REGIONAAL TUCHTCOLLEGE VOOR DE GEZONDHEIDSZORG AMSTERDAM

Beslissing van 31 maart 2023 naar aanleiding van de klacht van:

A,
wonende in B, klager,
gemachtigde: mr. M. Hoekman, werkzaam in Den-Haag,.

tegen

C,
bedrijfsarts, werkzaam in D,
verweerder, hierna ook: de bedrijfsarts,
gemachtigde: mr. M.J. de Groot, werkzaam in Hilversum.

1. De zaak in het kort
1.1   Klager is in het kader van verzuimbegeleiding behandeld door meerdere bedrijfsartsen van E, 
waar ook de bedrijfsarts (als zzp-er) destijds werkzaam voor was. De bedrijfsarts heeft klager 
eenmalig gezien tijdens een spreekuur op 10 januari 2018. Klager heeft klachten over het handelen 
van de bedrijfsarts tijdens en na afloop van dit spreekuur.

1.2   Het college komt tot het oordeel dat de bedrijfsarts niet tuchtrechtelijk verwijtbaar heeft 
gehandeld. Hierna licht het college toe hoe het tot zijn beslissing is gekomen.

2. De procedure
2.1  Het college heeft de volgende stukken ontvangen:
-  het klaagschrift met de bijlagen, ontvangen op 30 maart 2022;
-  het verweerschrift met de bijlage.

2.2   De partijen hebben de gelegenheid gekregen om onder leiding van een secretaris van het 
college in gesprek te gaan (mondeling vooronderzoek). Daarvan hebben zij geen gebruik gemaakt.

2.3   De zaak is behandeld op de openbare zitting van 17 februari 2023. De partijen zijn 
verschenen. Zij werden bijgestaan door hun gemachtigden. De partijen en hun
gemachtigden hebben hun standpunten mondeling toegelicht.

3. De feiten
3.1   De bedrijfsarts is sinds 2016 zelfstandig gevestigd bedrijfsarts. In 2017/2018 heeft hij in 
opdracht van E, voor F, destijds de werkgever van klager, werkzaamheden verricht.

3.2   Klager is vóór zijn consult met de bedrijfsarts begeleid door verschillende bedrijfsartsen 
binnen E. Omdat klager ontevreden was over de begeleiding van de bedrijfsartsen van E had hij een 
second opinion aangevraagd bij een onafhankelijke bedrijfsarts. Op 21 december 2017 heeft klager 
deze second opinion ontvangen. Hierin staat (alle citaten voor zover van belang en inclusief 
eventuele taal- en typefouten):

“(…) omdat medewerker zich onveilig voelt bij de werkgever is aan te bevelen het eerstvolgend 
spreekuur niet op de locatie van de werkgever te laten plaatsvinden. (…)”

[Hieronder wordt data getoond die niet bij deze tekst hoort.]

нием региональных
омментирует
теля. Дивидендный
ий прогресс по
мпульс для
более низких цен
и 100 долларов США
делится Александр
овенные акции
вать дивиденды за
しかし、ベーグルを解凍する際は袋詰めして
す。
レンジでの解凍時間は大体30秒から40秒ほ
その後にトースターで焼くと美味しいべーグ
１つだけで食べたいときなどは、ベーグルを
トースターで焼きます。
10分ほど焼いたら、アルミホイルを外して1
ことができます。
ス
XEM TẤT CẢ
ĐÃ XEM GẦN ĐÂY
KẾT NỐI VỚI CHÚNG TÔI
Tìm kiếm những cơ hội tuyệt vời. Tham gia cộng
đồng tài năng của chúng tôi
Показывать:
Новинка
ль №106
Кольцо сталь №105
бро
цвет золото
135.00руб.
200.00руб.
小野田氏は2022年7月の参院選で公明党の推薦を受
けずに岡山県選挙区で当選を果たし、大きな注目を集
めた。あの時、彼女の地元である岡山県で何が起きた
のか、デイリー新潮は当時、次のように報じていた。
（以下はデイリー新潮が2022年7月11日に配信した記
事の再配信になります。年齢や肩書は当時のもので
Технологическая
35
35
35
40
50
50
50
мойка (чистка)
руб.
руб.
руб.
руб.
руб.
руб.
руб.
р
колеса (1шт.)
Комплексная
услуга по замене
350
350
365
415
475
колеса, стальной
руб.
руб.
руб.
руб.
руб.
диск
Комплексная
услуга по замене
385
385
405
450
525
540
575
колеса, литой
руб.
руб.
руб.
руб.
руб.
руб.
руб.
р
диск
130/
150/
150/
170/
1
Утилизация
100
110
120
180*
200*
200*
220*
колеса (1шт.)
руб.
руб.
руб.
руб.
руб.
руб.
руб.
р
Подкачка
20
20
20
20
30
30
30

Klager kreeg namelijk onder andere een onveilig gevoel van het feit dat de behandeling van de 
bedrijfsartsen plaatsvond in het gebouw waar ook zijn werkgever gevestigd is.

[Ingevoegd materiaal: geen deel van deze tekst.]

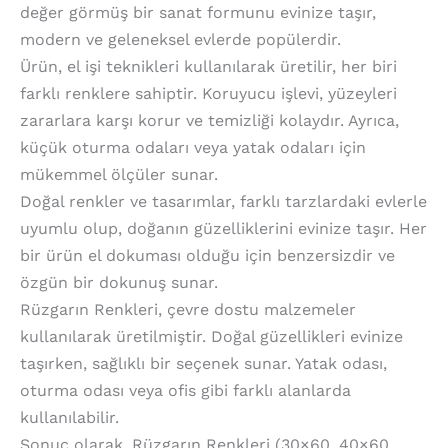
değer görmüş bir sanat formunu evinize taşır,
modern ve geleneksel evlerde popülerdir.
Ürün, el işi teknikleri kullanılarak üretilir, her biri
farklı renklere sahiptir. Koruyucu işlevi, yüzeyleri
zararlara karşı korur ve temizliği kolaydır. Ayrıca,
küçük oturma odaları veya yatak odaları için
mükemmel ölçüler sunar.
Doğal renkler ve tasarımlar, farklı tarzlardaki evlerle
uyumlu olup, doğanın güzelliklerini evinize taşır. Her
bir ürün el dokuması olduğu için benzersizdir ve
özgün bir dokunuş sunar.
Rüzgarın Renkleri, çevre dostu malzemeler
kullanılarak üretilmiştir. Doğal güzellikleri evinize
taşırken, sağlıklı bir seçenek sunar. Yatak odası,
oturma odası veya ofis gibi farklı alanlarda
kullanılabilir.
Sonuç olarak, Rüzgarın Renkleri (30×60, 40×60,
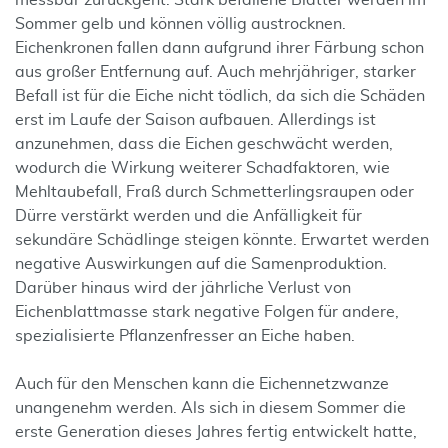
messbar zurückgeht. Stark befallene Blätter werden im
Sommer gelb und können völlig austrocknen.
Eichenkronen fallen dann aufgrund ihrer Färbung schon
aus großer Entfernung auf. Auch mehrjähriger, starker
Befall ist für die Eiche nicht tödlich, da sich die Schäden
erst im Laufe der Saison aufbauen. Allerdings ist
anzunehmen, dass die Eichen geschwächt werden,
wodurch die Wirkung weiterer Schadfaktoren, wie
Mehltaubefall, Fraß durch Schmetterlingsraupen oder
Dürre verstärkt werden und die Anfälligkeit für
sekundäre Schädlinge steigen könnte. Erwartet werden
negative Auswirkungen auf die Samenproduktion.
Darüber hinaus wird der jährliche Verlust von
Eichenblattmasse stark negative Folgen für andere,
spezialisierte Pflanzenfresser an Eiche haben.
Auch für den Menschen kann die Eichennetzwanze
unangenehm werden. Als sich in diesem Sommer die
erste Generation dieses Jahres fertig entwickelt hatte,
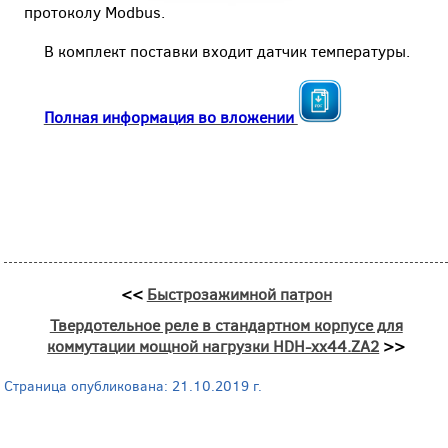
протоколу Modbus.
В комплект поставки входит датчик температуры.
Полная информация во вложении
<<
Быстрозажимной патрон
Твердотельное реле в стандартном корпусе для
коммутации мощной нагрузки HDH-хх44.ZA2
>>
Страница опубликована: 21.10.2019 г.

3.3   Het consult van klager met de bedrijfsarts was (eenmalig) ingepland op het spreekuur van de 
bedrijfsarts van 10 januari 2018. Die dag werd een collega van de bedrijfsarts door de bedrijfsarts 
ingewerkt, deze collega (hierna de collega bedrijfsarts) was daarom als toehoorder bij het 
spreekuur aanwezig. Hiervan is klager per brief van 15 december 2017 op de hoogte gesteld.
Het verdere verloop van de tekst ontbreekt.